Mitchell does an excellent job of discussing the nature of Picture Theory as it relates to comics in this paragraph, going from the newspaper strip (Doonesbury) to Maus to the The Dark Knight Returns:
“Postmodern cartoon novels like Maus and The Dark Knight [Returns] employ a wide range of complex and self-reflective techniques. Maus attenuates visual access to its narrative by thickening its frame story (the dialogue of a holocaust survivor and his son is conspicuously uncinematic in its emphasis on speech) and by veiling the human body at all levels of the visual narrative with the figures of animals (Jews are mice, Germans are cats, Poles are pigs. The Dark Knight, by contrast, is highly cinematic and televisual, employing the full repertoire of motion picture and video rhetoric while continually breaking frames and foregrounding the apparatus of visual representation.” (Heer 117)
Mitchell takes a New Critical approach to comics. He focuses on the aesthetic elements: the dialogue, the panel structure, and the difference in genre (one non-fiction and superhero) giving us a view of two disparate genres in the medium. This is, however, using a literary-critical method on comics, and since comic books are not entirely literature nor pure art, taking a sole method of criticism and applying it to the medium is not going far enough. Though one might say that the critical methods employed depend on the academic background of the critic. A step further, however, would be a suggestion of using a method specific to comics that is a wholly original form of critical discussion.

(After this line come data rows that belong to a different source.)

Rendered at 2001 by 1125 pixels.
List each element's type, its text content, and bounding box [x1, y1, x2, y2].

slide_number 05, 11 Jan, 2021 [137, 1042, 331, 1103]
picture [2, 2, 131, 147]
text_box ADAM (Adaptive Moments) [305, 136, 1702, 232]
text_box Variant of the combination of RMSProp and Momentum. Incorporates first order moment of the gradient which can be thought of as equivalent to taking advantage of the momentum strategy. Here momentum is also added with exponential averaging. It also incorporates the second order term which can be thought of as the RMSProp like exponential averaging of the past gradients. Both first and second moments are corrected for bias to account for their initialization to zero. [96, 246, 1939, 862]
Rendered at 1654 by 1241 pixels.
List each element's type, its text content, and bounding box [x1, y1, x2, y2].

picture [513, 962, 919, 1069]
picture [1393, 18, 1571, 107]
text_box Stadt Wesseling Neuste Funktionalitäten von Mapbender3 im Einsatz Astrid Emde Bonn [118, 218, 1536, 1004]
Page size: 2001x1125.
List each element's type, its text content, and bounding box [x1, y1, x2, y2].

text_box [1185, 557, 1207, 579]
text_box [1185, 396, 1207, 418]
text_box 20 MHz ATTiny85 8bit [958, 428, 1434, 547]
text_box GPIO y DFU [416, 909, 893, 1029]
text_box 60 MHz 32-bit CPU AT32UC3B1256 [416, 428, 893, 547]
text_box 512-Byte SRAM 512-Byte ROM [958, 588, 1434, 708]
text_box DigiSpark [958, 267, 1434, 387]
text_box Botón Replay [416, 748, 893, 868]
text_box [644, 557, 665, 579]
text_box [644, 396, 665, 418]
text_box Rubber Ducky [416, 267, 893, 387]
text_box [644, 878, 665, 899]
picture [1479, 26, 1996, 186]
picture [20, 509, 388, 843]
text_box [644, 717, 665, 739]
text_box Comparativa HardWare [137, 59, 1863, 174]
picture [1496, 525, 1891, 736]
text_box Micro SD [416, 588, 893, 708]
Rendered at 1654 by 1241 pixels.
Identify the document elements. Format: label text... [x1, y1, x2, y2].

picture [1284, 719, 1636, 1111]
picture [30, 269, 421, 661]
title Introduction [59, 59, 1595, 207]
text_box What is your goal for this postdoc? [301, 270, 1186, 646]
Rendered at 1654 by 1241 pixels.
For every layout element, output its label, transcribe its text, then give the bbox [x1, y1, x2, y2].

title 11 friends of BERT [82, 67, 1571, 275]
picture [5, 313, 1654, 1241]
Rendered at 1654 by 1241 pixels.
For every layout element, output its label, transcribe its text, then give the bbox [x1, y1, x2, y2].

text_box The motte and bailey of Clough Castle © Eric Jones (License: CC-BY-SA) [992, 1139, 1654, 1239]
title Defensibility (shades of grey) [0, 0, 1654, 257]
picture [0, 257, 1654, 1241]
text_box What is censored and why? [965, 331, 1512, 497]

A Comics Studies Reader does, however, serve as a primer for further reading of these authors in their books, particularly Inge’s Comics as Culture and Hatfield’s Alternative Comics. Inge’s work is a 1990 text that is somewhat outdated, but still a useful work of criticism. This book provides a reason why the study of comics is an important activity. In the introduction, Inge writes: “Comics serve as revealing reflectors of popular attitudes, tastes, and mores.” He discusses how comics have grown from long-distant stories of our historical culture: Dick Tracy was inspired by Sherlock Holmes and “Flash Gordon, Prince Valiant, Captain Marvel and the Fantastic Four draw on the heroic tradition to which Hercules, Samson, King Arthur, Beowulf, Davy Crockett and Paul Bunyan belong.” (Inge, xiv). Inge spends much of the text discussing the cultural roots of comics and gives a very complete look at how they became a twentieth-century cultural icon.
Spoilers beware: in the comic, Ozymandias’s quest to end the Cold War comes to fruition with his hatching a giant squid and dropping it on Manhattan, causing the populace to have such a mental breakdown that millions of Manhattanites die from psychic heart attacks. In the movie, energy-based Dr. Manhattan, played by Billy Crudup, has the ability to liquidate any form of matter. Ozymandias (Matthew Goode) manipulates him to create an engine of renewable energy based on Manhattan’s unique energy signature. Instead, Ozymandias uses the engine as a way to ignite a Hiroshima-sized explosion in Manhattan. The result is the same in both works: an attack so devastating that it unites Russia and the U.S. to form a relief effort, which effectively ends the Cold War.
In film there is a desire to make these comic book adaptations as realistic as possible, a hang-up that is counter-intuitive to comics. Dropping a giant squid that kills millions of New Yorkers in a film would lead to mass audience rejection and poor receipts. (It didn’t help anything, as the film adaptation was a fiscal and critical flop, whereas the book is widely considered to be one of the best works of literature in the twentieth century). Yet that giant cephalopod makes up a distinct aspect of what makes Watchmen a comic book—it is not restricted by a need to be realistic. Moore’s modus operandi, oddly enough, is to make comics’ characters more realistic than their predecessors, Moore wants these colorful characters to be deeply flawed people, which is a belief that Grant Morrison—writing in his memoir Supergods—abhors.